-- START Entries --

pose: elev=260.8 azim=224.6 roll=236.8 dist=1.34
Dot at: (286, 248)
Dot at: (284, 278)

-- END Entries --
-- START Entries --

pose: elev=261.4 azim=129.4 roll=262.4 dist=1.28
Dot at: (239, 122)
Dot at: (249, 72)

-- END Entries --

• What you need to do
Please reproduce, character for character, the material starting at the line containing "pose: elev=261.4 azim=129.4" and ending at the line containing "Dot at: (249, 72)", both lines included.

• Answer to the exercise
pose: elev=261.4 azim=129.4 roll=262.4 dist=1.28
Dot at: (239, 122)
Dot at: (249, 72)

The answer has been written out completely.